(Data for the task)

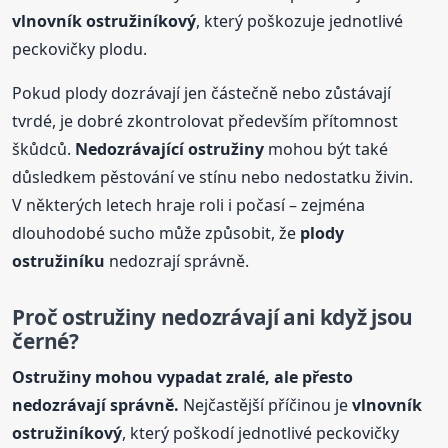
vlnovník ostružiníkový
, který poškozuje jednotlivé
peckovičky plodu.
Pokud plody dozrávají jen částečně nebo zůstávají
tvrdé, je dobré zkontrolovat především přítomnost
škůdců.
Nedozrávající ostružiny
mohou být také
důsledkem pěstování ve stínu nebo nedostatku živin.
V některých letech hraje roli i počasí – zejména
dlouhodobé sucho může způsobit, že
plody
ostružiníku
nedozrají správně.
Proč ostružiny nedozrávají ani
kdy
ž jsou
černé?
Ostružiny mohou vypadat zralé, ale přesto
nedozrávají správně.
Nejčastější příčinou je
vlnovník
ostružiníkový
, který poškodí jednotlivé peckovičky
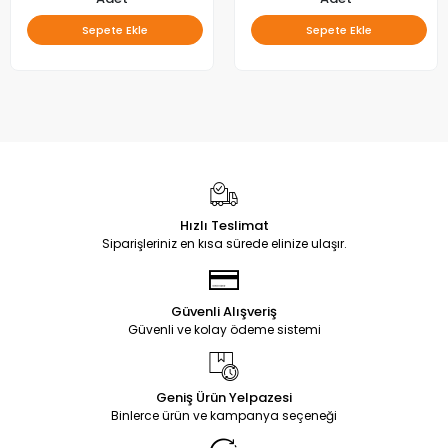
Sepete Ekle
Sepete Ekle
Hızlı Teslimat
Siparişleriniz en kısa sürede elinize ulaşır.
Güvenli Alışveriş
Güvenli ve kolay ödeme sistemi
Geniş Ürün Yelpazesi
Binlerce ürün ve kampanya seçeneği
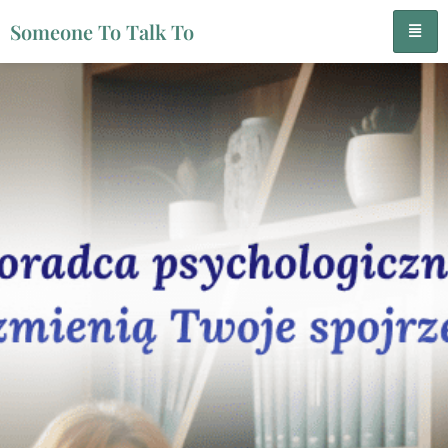
Someone To Talk To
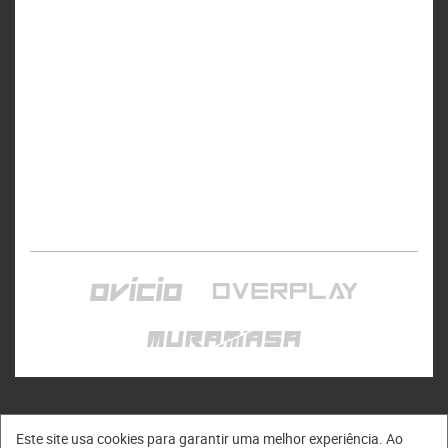
Este site usa cookies para garantir uma melhor experiência. Ao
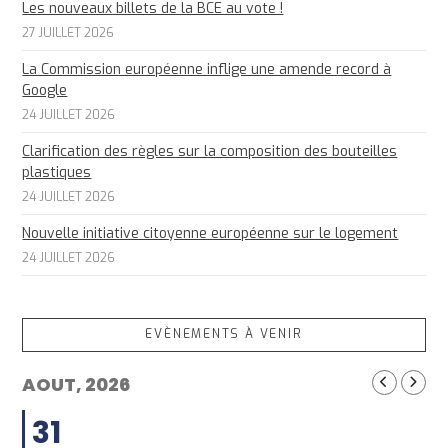
Les nouveaux billets de la BCE au vote !
27 JUILLET 2026
La Commission européenne inflige une amende record à
Google
24 JUILLET 2026
Clarification des règles sur la composition des bouteilles
plastiques
24 JUILLET 2026
Nouvelle initiative citoyenne européenne sur le logement
24 JUILLET 2026
EVÈNEMENTS À VENIR
AOUT, 2026
31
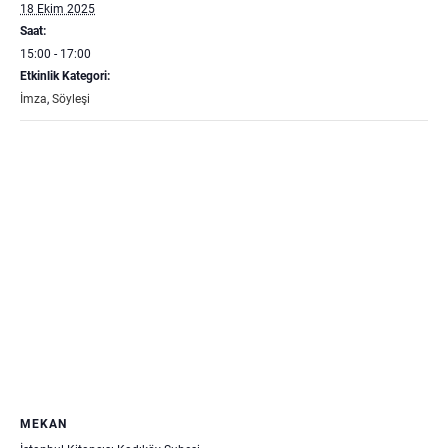
18 Ekim 2025
Saat:
15:00 - 17:00
Etkinlik Kategori:
İmza
,
Söyleşi
MEKAN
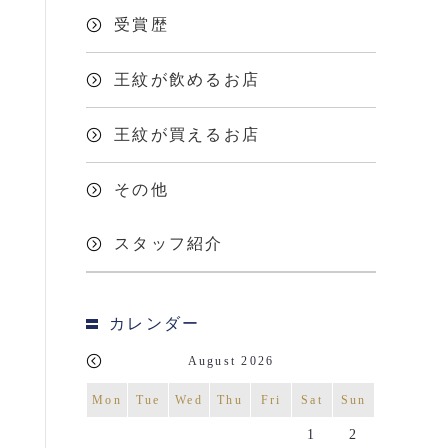
受賞歴
王紋が飲めるお店
王紋が買えるお店
その他
スタッフ紹介
カレンダー
August 2026
Mon
Tue
Wed
Thu
Fri
Sat
Sun
1
2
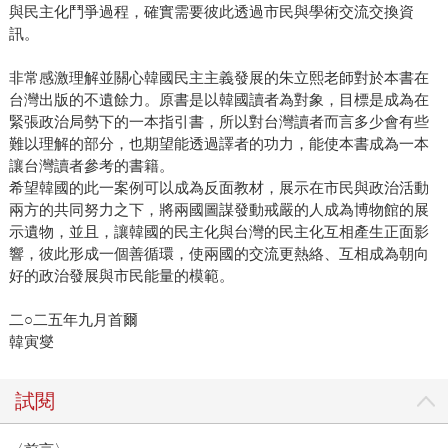
與民主化鬥爭過程，確實需要彼此透過市民與學術交流交換資
訊。
非常感激理解並關心韓國民主主義發展的朱立熙老師對於本書在
台灣出版的不遺餘力。原書是以韓國讀者為對象，目標是成為在
緊張政治局勢下的一本指引書，所以對台灣讀者而言多少會有些
難以理解的部分，也期望能透過譯者的功力，能使本書成為一本
讓台灣讀者參考的書籍。
希望韓國的此一案例可以成為反面教材，展示在市民與政治活動
兩方的共同努力之下，將兩國圖謀發動戒嚴的人成為博物館的展
示遺物，並且，讓韓國的民主化與台灣的民主化互相產生正面影
響，彼此形成一個善循環，使兩國的交流更熱絡、互相成為朝向
好的政治發展與市民能量的模範。
二○二五年九月首爾
韓寅燮
試閱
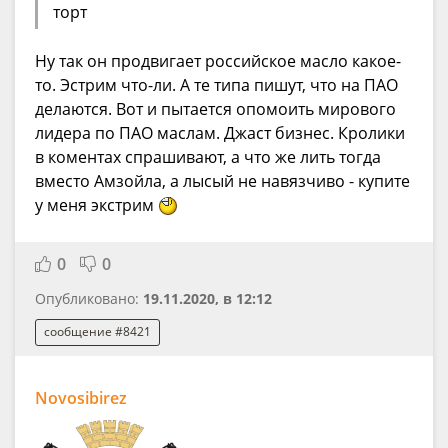
торт
Ну так он продвигает российское масло какое-
то. Эстрим что-ли. А те типа пишут, что на ПАО
делаются. Вот и пытается опомоить мирового
лидера по ПАО маслам. Джаст бизнес. Кролики
в коментах спрашивают, а что же лить тогда
вместо Амзойла, а лысый не навязчиво - купите
у меня экстрим
0
0
Опубликовано:
19.11.2020, в 12:12
сообщение #8421
Novosibirez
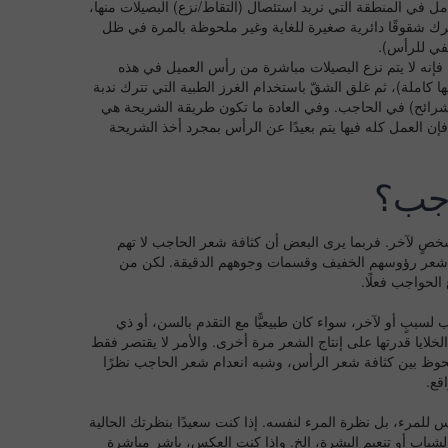
مل في المنطقة التي نريد استئصال (التقاط/نزع) البصيلات منها،
تترك شقوقًا دائرية صغيرة للغاية وغير ملحوظة بالمرة في ظل
لفي للرأس).
نه لا يتم نزع البصيلات مباشرة من رأس العميل في هذه
ا كاملة)، ثم غلق الشقّ باستخدام الغرز الطبية التي تترك ندبة
الشرائح) في الحاجب. وفي العادة ما تكون طريقة الشريحة هي
إن العمل كله فيها يتم بعيدًا عن الرأس بمجرد أخذ الشريحة
اجب؟
شخصٍ لآخر. فربما يرى البعض أن كثافة شعر الحاجب لا تهم
ة مع شعر رؤوسهم الخفيف وقسمات وجوههم الدقيقة. لكن من
الحواجب فعلًا.
ٍ أو لآخر، سواء كان طبيعيًّا مع التقدم بالسن، أو ذي
ايا قدرتها على إنتاج الشعر مرة أخرى. والأمر لا يقتصر فقط
 ملحوظ بين كثافة شعر الرأس، وشبه انعدام شعر الحاجب نظرًا
قع.
 للمرء، بل نظرة المرء لنفسه. إذا كنت سعيدًا بنظرتك الحالية
شباب أو تنعيم البشرة، إلخ. وإذا كنت العكس، باشر مباشرة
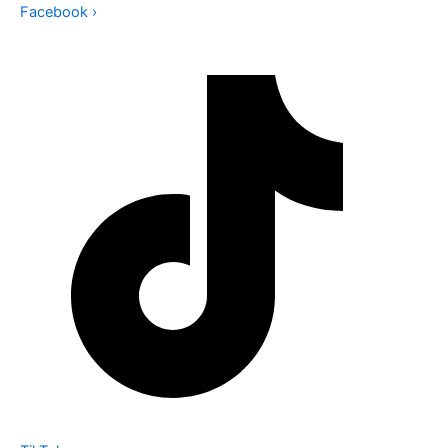
Facebook
›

(End Data for the task)

Request :: Render the lines above, from the first one through the line containing "V některých letech", as a numbered list, omitting blank lines and excluding the pictures.

Expected answer ::
1. vlnovník ostružiníkový
2. , který poškozuje jednotlivé
3. peckovičky plodu.
4. Pokud plody dozrávají jen částečně nebo zůstávají
5. tvrdé, je dobré zkontrolovat především přítomnost
6. škůdců.
7. Nedozrávající ostružiny
8. mohou být také
9. důsledkem pěstování ve stínu nebo nedostatku živin.
10. V některých letech hraje roli i počasí – zejména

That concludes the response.